Evaluating the Paperwork Reduction Act: Are Burdens Being Reduced?

Mar 28, 2017
Ranking Member
House Committee on Small Business
"Evaluating the Paperwork Reduction Act: Are Burdens Being Reduced?"
March 29, 2017 
The federal paperwork burden continues to grow for small firms. In FY 2015, the public spent an estimated 9.78 billion hours responding to Federal information collections. This total represents a net increase of 350 million burden hours, or about 3.7 percent, from the estimated 9.43 billion hours that the public spent responding to federal information collections in FY 2014.
For small firms, paperwork requirements are particularly burdensome. Due to economies of scale and a lack of in-house lawyers and experts, paperwork compliance is especially costly for small firms.  
The Paperwork Reduction Act or PRA was created in 1980, and amended in 1995, with the intent of curtailing the growth of paperwork, but unfortunately, it has not done so.   One question the Committee seeks to address today is whether current law provides OMB with the right tools to limit this growth or if changes must be made to the PRA to improve its effectiveness.  
At today’s hearing, it is my hope that our witnesses can talk frankly about the underlying weaknesses of the law and whether agencies have adequate resources to comply with it. While OIRA has a difficult task, small businesses deserve to know exactly why their paperwork burden continues to grow.
However, we must also remember that data collections exist for a reason. Agencies rely on data to make informed decisions achieving important policy outcomes. These goals include ensuring worker safety, preserving clean air and water, and safeguarding taxpayer dollars in benefit programs.
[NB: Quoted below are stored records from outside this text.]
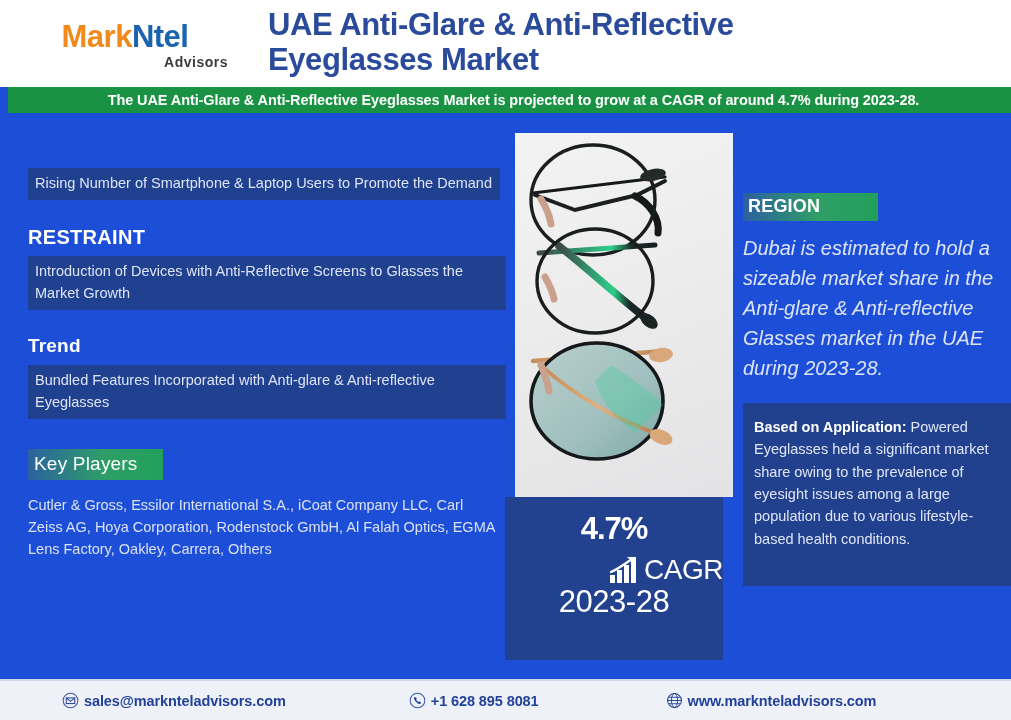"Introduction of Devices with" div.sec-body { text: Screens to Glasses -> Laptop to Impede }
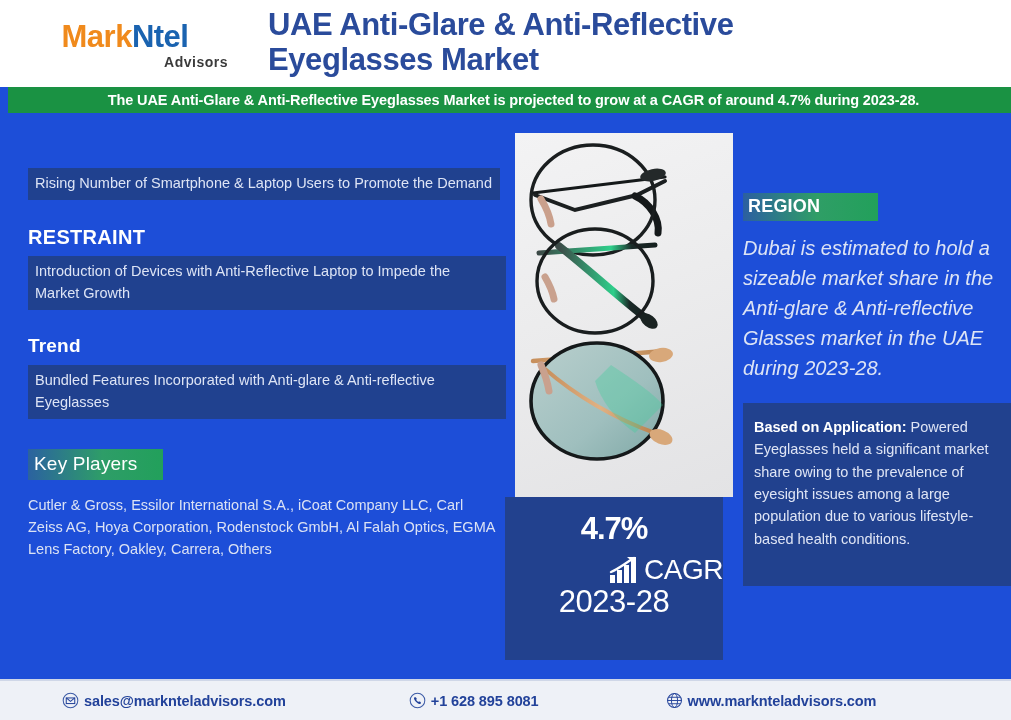"CAGR" .cagr-mid { justify-content: flex-end -> space-between }
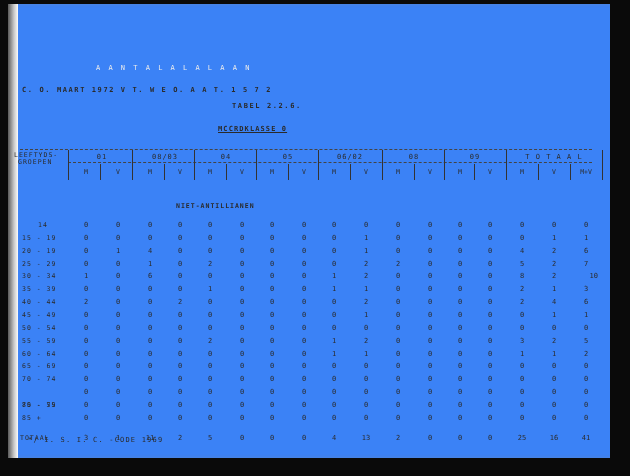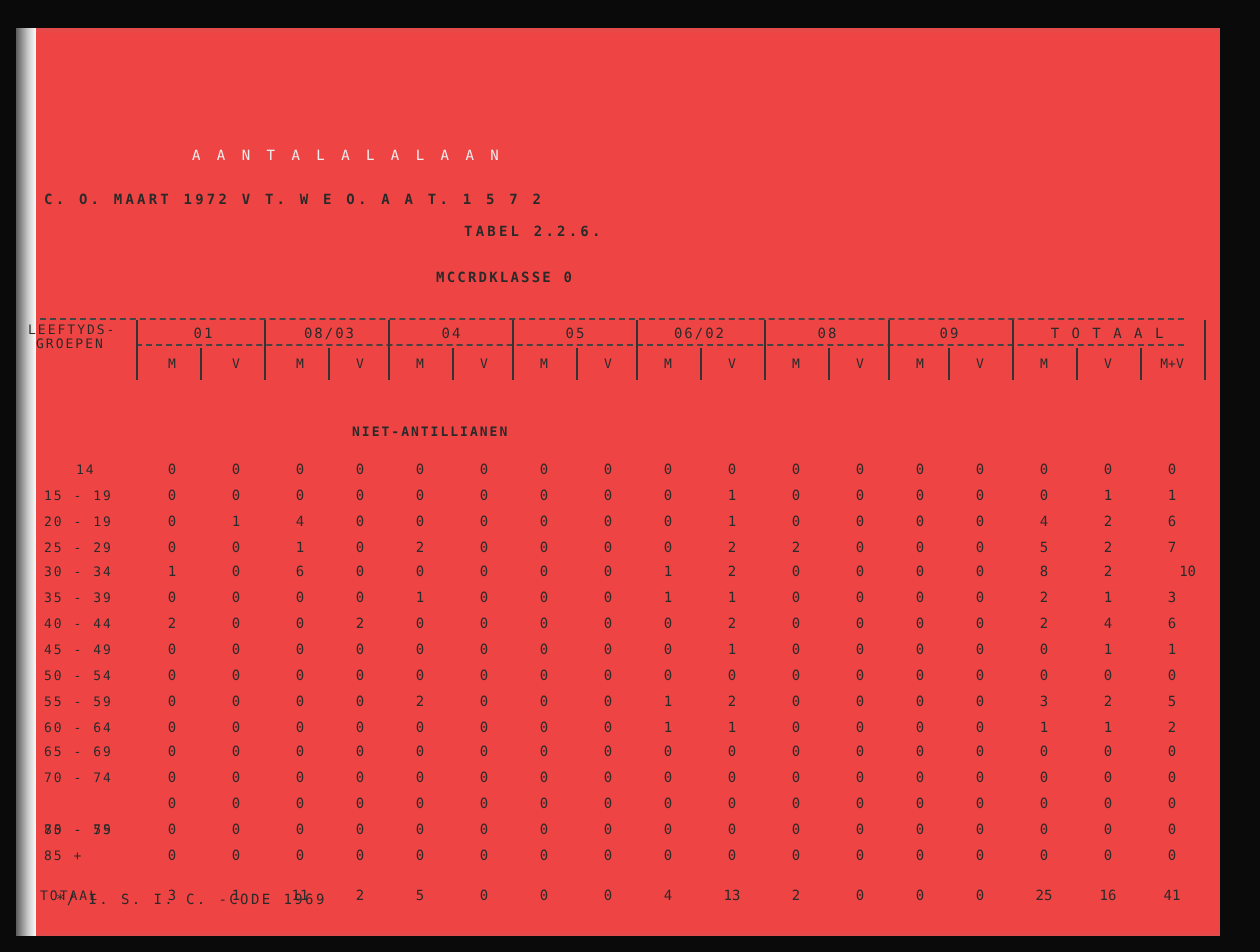"C. O. MAART 1972 V" .page { background: #ef4444 -> #3b82f6; top: 14px -> 4px }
Ensuring that agencies are considering the economic impact of their regulations and paperwork requirements on small firms is critical. However, it is also important that regulations adequately protect the public interest. That is why it’s so crucial our agencies receive adequate funding. Without proper resources, it is impossible for them to evaluate and streamline paperwork burdens, or provide the necessary compliance assistance to level the playing field for small firms.
In today’s testimony, we will surely hear about both the successes of OIRA and the obstacles that are preventing the Office from reducing paperwork requirements for small businesses. 
The PRA should not serve to discourage agencies from conducting proper regulatory flexibility analyses.  All too often we see agencies implementing regulations that ignore or understate economic impacts on small businesses.  In many instances, this is because of a lack of communication between the agencies and the small business community.
I hope today’s panels offer insight on what type of reforms may be needed to improve this communication. I also hope to hear about the role new technology and electronic filing can play in reducing regulatory burden. 
Finally, I would note that these mechanisms were designed principally to reduce the burden on small businesses.  Just as we must work to ensure these processes are helping small firms -- we must also be vigilant that these programs are not being hijacked to benefit large corporations – at the expense of their smaller competitors.  
I look forward to working with Chairman Chabot to ensure this important law is meeting its full potential for small businesses.